Thanks to its co-founders Majority Leader Rep. Eric Cantor (R-VA), Majority Whip Rep. Kevin McCarthy (R-CA) and Budget Chairman Rep. Paul Ryan (R-WI), the NRCC Young Guns Program has been responsible for helping candidates develop strong and winning campaigns. In 2010 and 2012, the Young Gun Program has met enormous success in keeping House Republicans on offense and in helping build a lasting majority. In 2010, 62 of more than 92 Young Guns were elected to the 112th Congress. This cycle, the Young Guns Program raised over $8.5 million.
Confronting Mediscare. Hitting Back With ObamaCare
National Democrats put all their eggs into one basket – thinking they could “Mediscare” their way to the House majority. In fact, 64 of the 123 House Democrats’ TV ads were on Medicare. The rhetoric from Democrats has been that House Republicans’ fiscal budget would put us in “deep jeopardy” and now the “wind is at their backs.” Our message to Democrats who would rather scare seniors than fix our broken economy has been, and will continue to be: bring it on.
Steve Israel went so far as to name Paul Ryan a DCCC “Majority Maker” in their premature celebration:
“Nearly three months after the Ryan pick was made, it’s clear that these attacks never really took hold.” (Alex Isenstadt, “Dems' drive to retake House falters,” Politico, 11/4/2012)
But what they expected to be their best political ammo fell flat:
“Neither Rep. Kathy Hochul's (D-NY 27) 2011 special election win nor Paul Ryan's VP nomination foretold Medicare as the galvanizing issue that Dems once hoped.” (“House Race Hotline: Medicare,” National Journal, 11/5/2012)
Any opportunity we had to talk about ObamaCare, and the $700 billion in Medicare cuts that paid for it, was an opportunity that we never passed up. Democrats were unprepared to defend ObamaCare’s egregious faults, despite three years of constantly selling it to voters.

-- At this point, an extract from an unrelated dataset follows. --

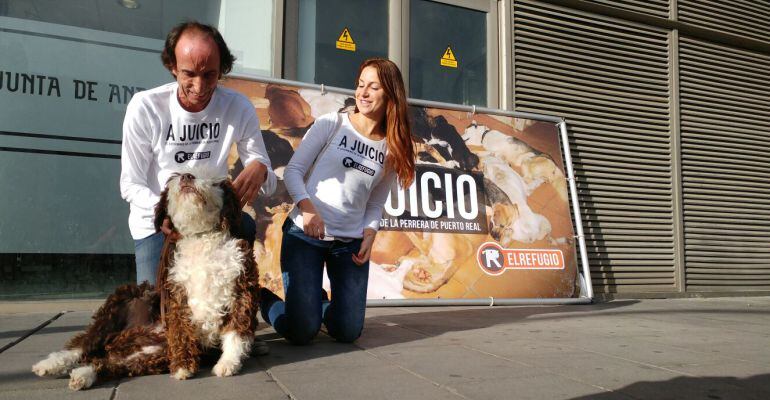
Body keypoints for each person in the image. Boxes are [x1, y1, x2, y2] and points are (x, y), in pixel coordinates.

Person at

Special Elections Are Special
When Democrats won a special election in upstate New York, they proclaimed it was solely due to the backlash against Paul Ryan’s budget. That assertion couldn’t have been proven more wrong last night with the sound defeat of Kathy Hochul in NY-27. Not only did Hochul go down in defeat but the DCCC’s Mediscare playbook went down with her. In addition, special election winner Congressman Mark Critz was defeated last night – proving that special elections are called “special” for a reason. These embarrassing defeats demonstrate that putting all your messaging eggs in one basket based on a special election victory is a risky political strategy.
Keeping Our Promise to the American People
The past two cycles have been a referendum on the Democrats’ failed economic agenda. House Republicans have dedicated their efforts to representing the needs and wants of the American people, not a massive government-run system that benefits Democrat special interests and Washington bureaucrats.
Under the leadership of Chairman Pete Sessions, the NRCC was able to preserve a fiscally responsible, pro-growth majority in the House of Representatives that will continue to work tirelessly to defend individual freedom and prosperity for all Americans. Our Republican team will always be ready to fight for a great America and against any threat to economic growth and job creation.